I used Bimmercode to code in Sports+ in my 328d with a 8HP. I also coded in "Sport Automatic Transmission" mode (which comes with the 2TB package on Sport line or M-Sport line models), and man does this 8hp shift quickly when in Sports+ mode and the gear lever is moved to the left in sports transmission mode. I thought it was quick before I added this coding, but it is a huge difference afterwards.

On a side note, what trans temps are you guys seeing on your 8hp's? I am seeing around 200F +/- 5 degrees. Not really that high, but I am used to seeing a range of 170-175F in my diesel truck unloaded and never seen 200F even when towing my 14k lb 5th wheel.


----------



## Blown540 (Feb 8, 2019)

Can someone tell me for sure what year the F15 BMW X5 35d was sold, just making sure again what year will have the 8 speed auto trans-THANKS again for your help!

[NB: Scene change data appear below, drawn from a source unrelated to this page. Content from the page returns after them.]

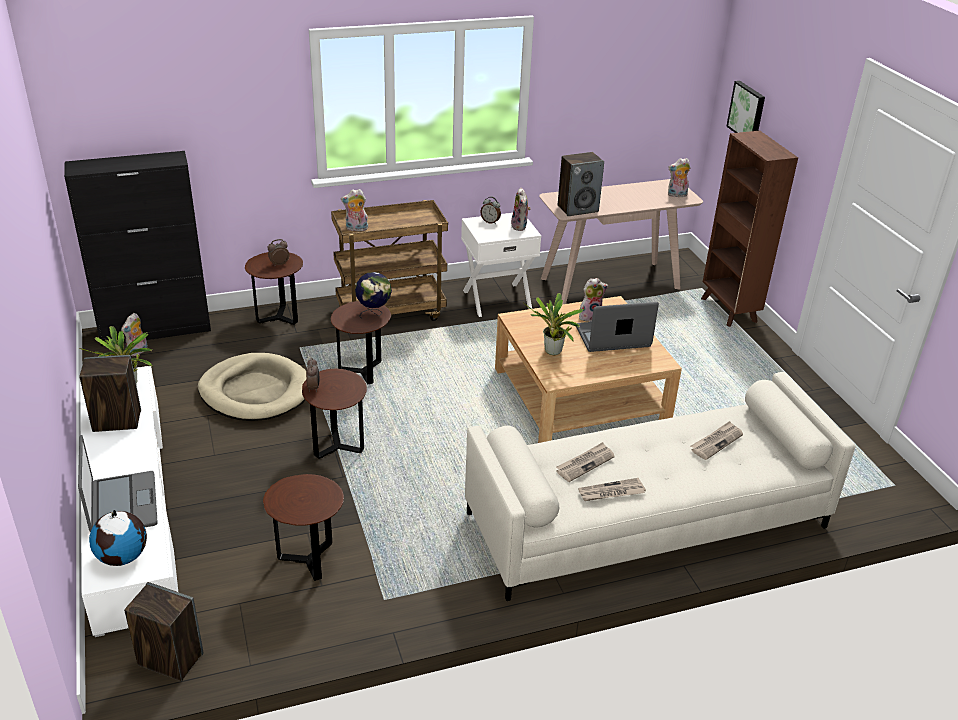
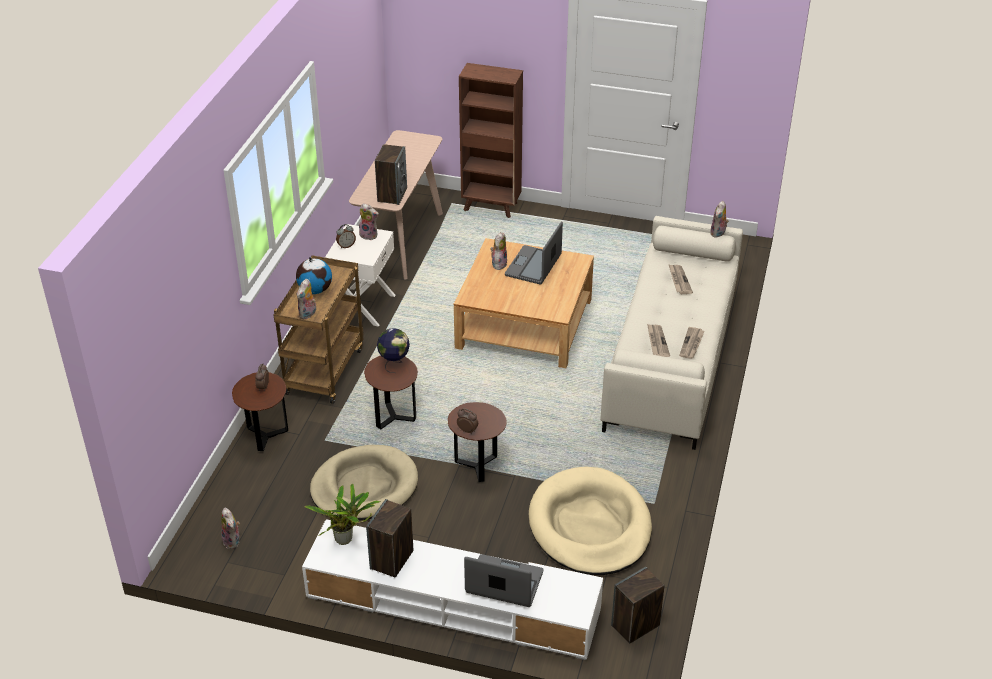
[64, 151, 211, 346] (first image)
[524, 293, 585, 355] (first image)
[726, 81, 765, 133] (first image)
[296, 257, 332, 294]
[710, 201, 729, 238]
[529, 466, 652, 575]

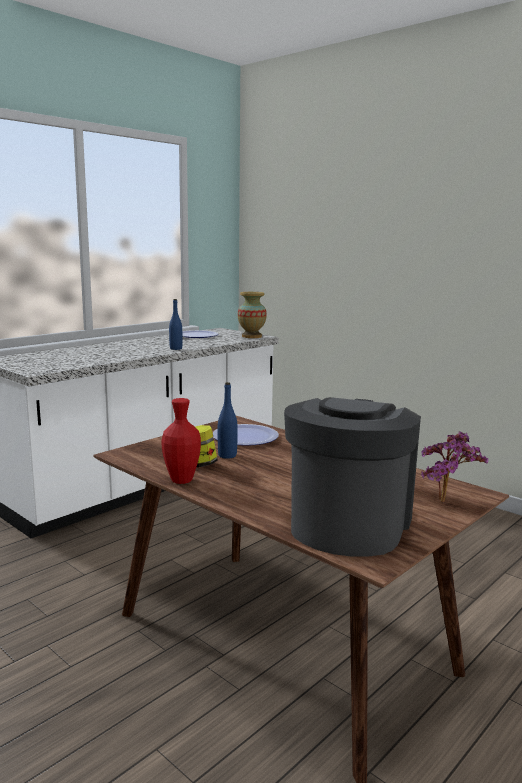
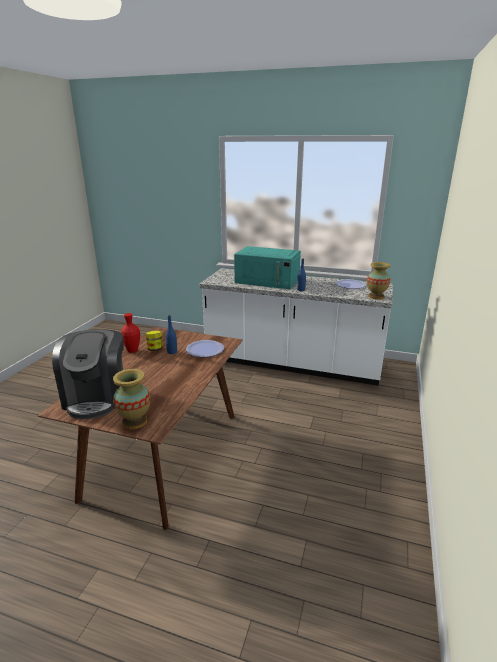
[234, 246, 301, 289]
[113, 369, 150, 429]
[52, 329, 124, 419]

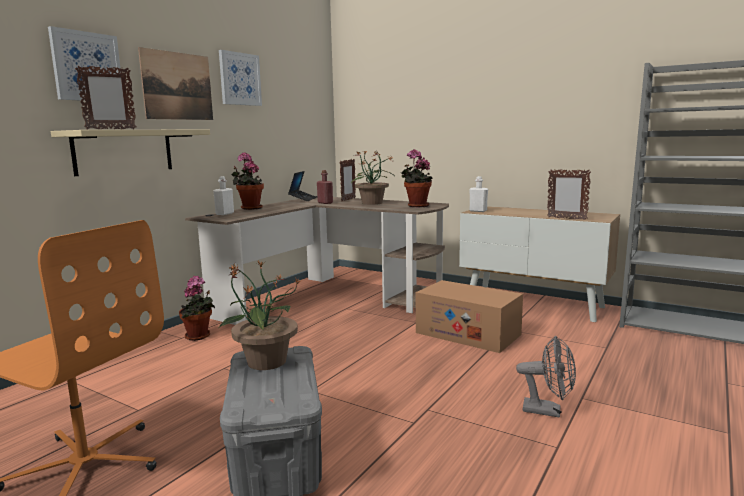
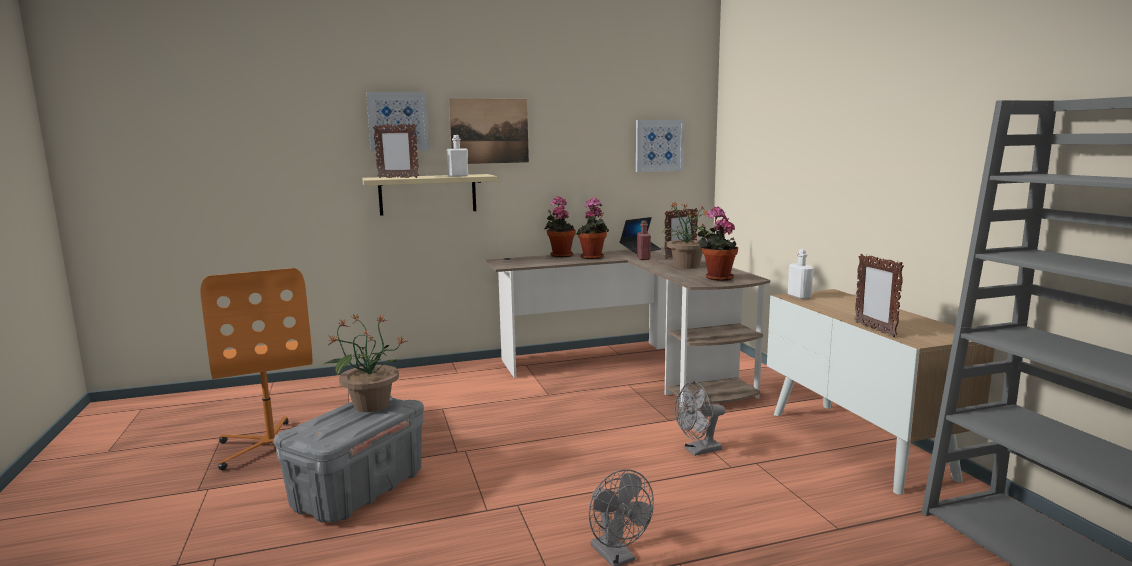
[576, 197, 609, 259]
[446, 135, 468, 177]
[636, 120, 684, 172]
[674, 381, 726, 456]

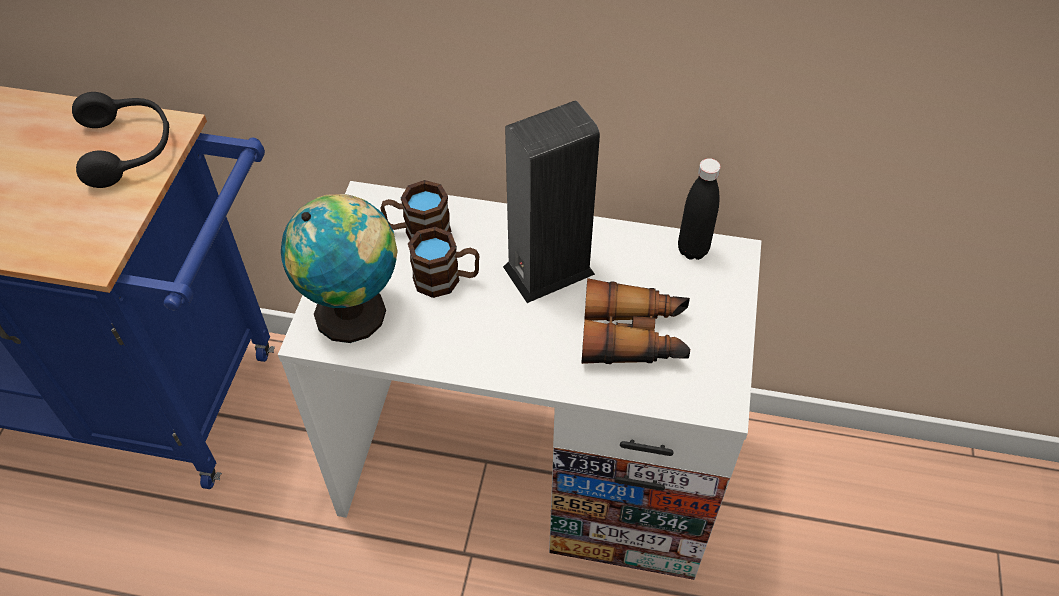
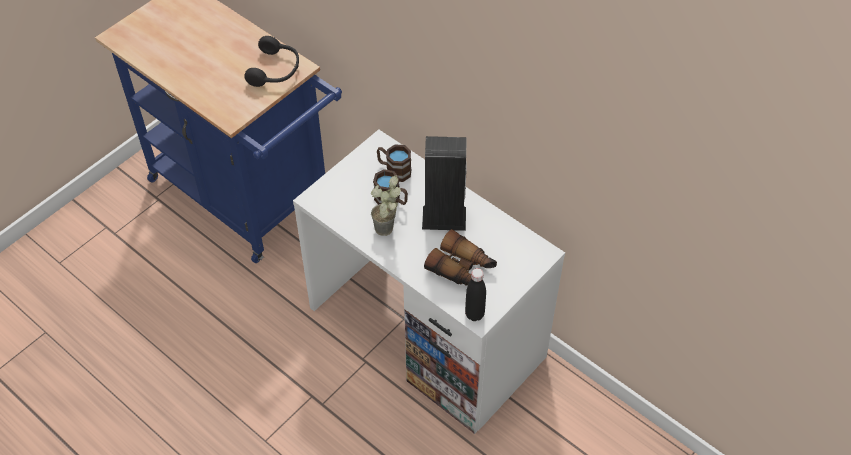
[281, 194, 398, 343] (first image)
[371, 175, 401, 236]
[465, 268, 486, 321]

Jim


----------



## n1das (Jul 22, 2013)

Blown540 said:


> Can someone tell me for sure what year the F15 BMW X5 35d was sold, just making sure again what year will have the 8 speed auto trans-THANKS again for your help! Jim


2014 - 2018, at least in the USA.

The last model year for the E70 X5 35d was 2013.

Sent from my XP8800 using Tapatalk


----------



## jfxogara (Oct 26, 2012)

The Rob Sutphin tune transformed my 335d. Really smooth, rev matching, just excellent. 

I previously had the XHP Stage 2, which was an improvement over stock.


----------



## Morne S (Feb 3, 2021)

Blown540 said:


> This has been discussed in several places, but I cannot find through much searching BMW forums and even factory specs in several magazines and websites. Can someone tell me for sure, what year the BMW x5 35d changed from a 6 speed to an 8 speed transmission.
> 
> A friend call with a 2012 and even he does not know if it is a 6 speed or 8 speed transmission. Can someone help me identify for sure, before I buy and buy thinking I am getting an 8 speed transmission?
> 
> ...


Hi , I own a 2012 X5 4.0 Diesel, and I can confirm it is a 8 speed. Ordered a Oil sump and Oil for a service at ZF with my Vin Number and it was confirmed a 8 speed.


----------



## n1das (Jul 22, 2013)

Morne S said:


> Hi , I own a 2012 X5 4.0 Diesel, and I can confirm it is a 8 speed. Ordered a Oil sump and Oil for a service at ZF with my Vin Number and it was confirmed a 8 speed.


Hi, what country are you in? We don't and can't get the good stuff in North America (USA/Canada) that the rest of the world gets. All E70 X535d cars sold in the USA have the 6 speed. I love the 8 speed in my 2014 535dx (USA spec 535dx, aka 530dx in Europe and elsewhere).


----------